To summarize what I want to say, in most situations, ZAR supercedes LTC.

Like several other folks above, for years I used LTC primarily for preempts. Non-openning hand does 2-level with LTC 7, 3-level with LTC 6, while LTC 5 usually does 1-level or 2C (8+ tricks). The idea was that pard had strong basis to captain the auction since a preempt means pard expected to contribute 2 tricks. On many happy occasions this tactic found games that few other pairs found, while avoiding the prattfalls and occasional happy outcome of undisciplined preempts.

Then I discovered ZAR. Many LTC 7 hands are ZAR opens, so now I rarely have opportunity to preempt using LTC guidance. What is best preempt strategy for ZAR followers? I have tentatively given up preempts.

Note that adjusted LTC, counting A as 1 1/2, K as 1, Q as 1/2, is comparable to the ZAR A=6 K=4 Q=2 ratio. LTC and ZAR both say do not count Qx or K or Jxx towards trick value. LTC and ZAR both struggle with misfits. LTC seems OBE.

I agree strongly with the comments of mr1303 above. When playing with pards who use LTC, miss many games: "The losing trick count said it wasn't there". Recently in one 12 hand session my pair missed over 6 games. B) No fun to be the only pair in the room making 12 tricks on a 3-level suit contract. :blink:

The book "Focus on Bidding" by Danny Roth (p12) has a great comment on LTC.

**THINGS TO DO**
• a. In the bridge post comparing ZAR with the losing trick count, at what level did a non-opening hand with LTC 6 preempt?
• b. Write the next part of the bridge post on ZAR and the losing trick count, starting after its final sentence.

**GIVEN INFORMATION**
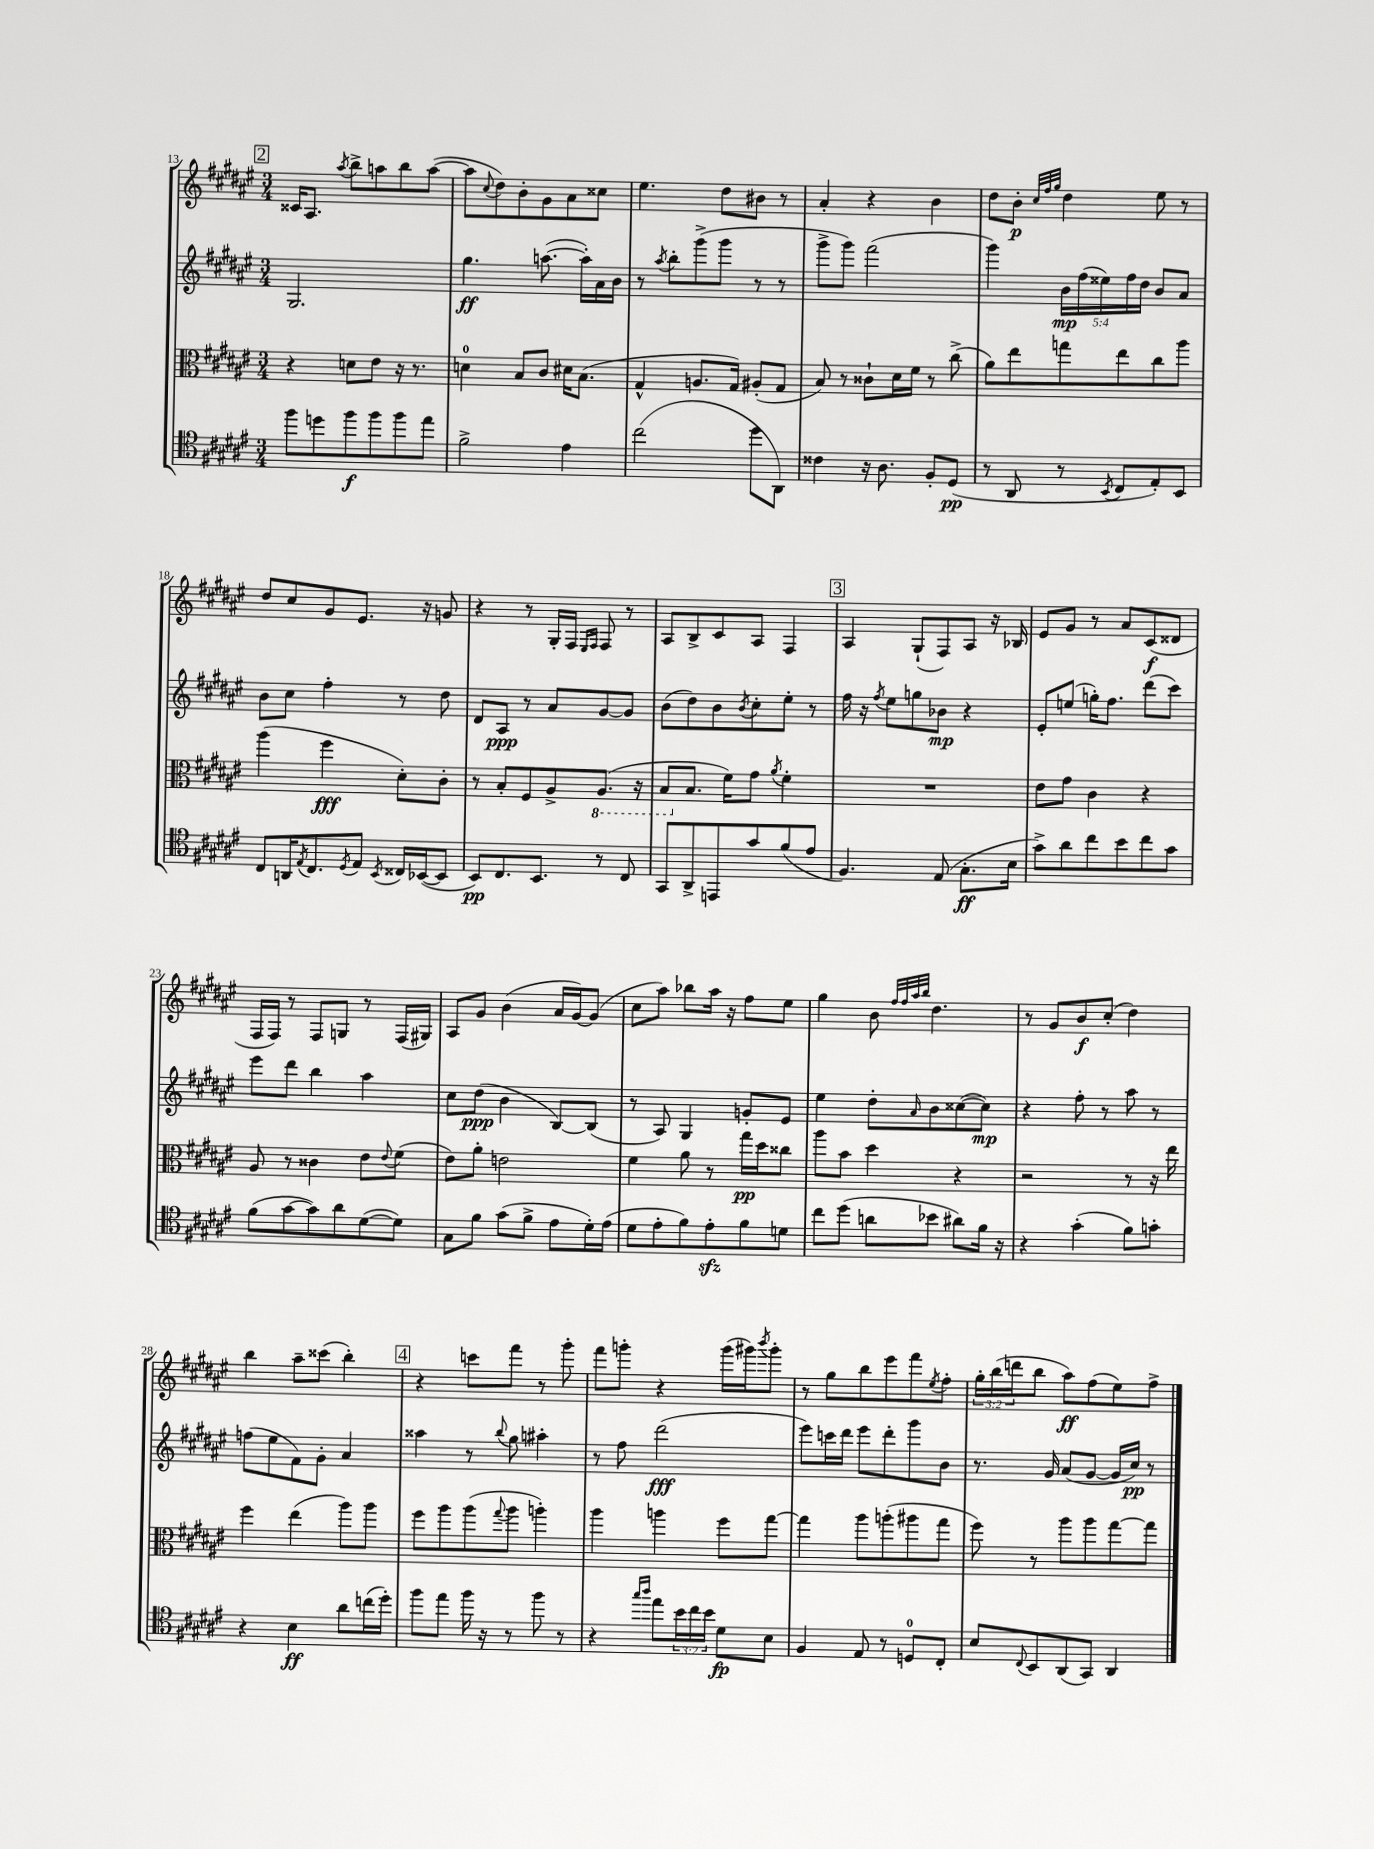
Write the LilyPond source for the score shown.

**ANSWERS GIVEN**
• a. At the 3-level.

• b.
  North JT9876 JT98765 -- --
  South -- -- JT98765 JT9876
Roth notes North/South both have LTC 6, and by LTC rule of 24, they have 12 tricks, a slam. There is a cold slam here ... the opponents make 6NT !!

This simple example illustrates the absurdity of the LTC rule of 24.

If you cannot use LTC until you have a fit, you cannot guarantee LTC 7 for a 1 level open. Either player has to guess pard's LTC before using the rule of 24. Bogus inputs for bogus formula produces bogus estimates--- lots of false negatives and false positives.

My good experiences with LTC have mostly been in the preempt arena where there is a presumption of fit and pard is informed of exact LTC. Pard can then use own winner count to estimate combined trick potential, avoiding use of rule of 24.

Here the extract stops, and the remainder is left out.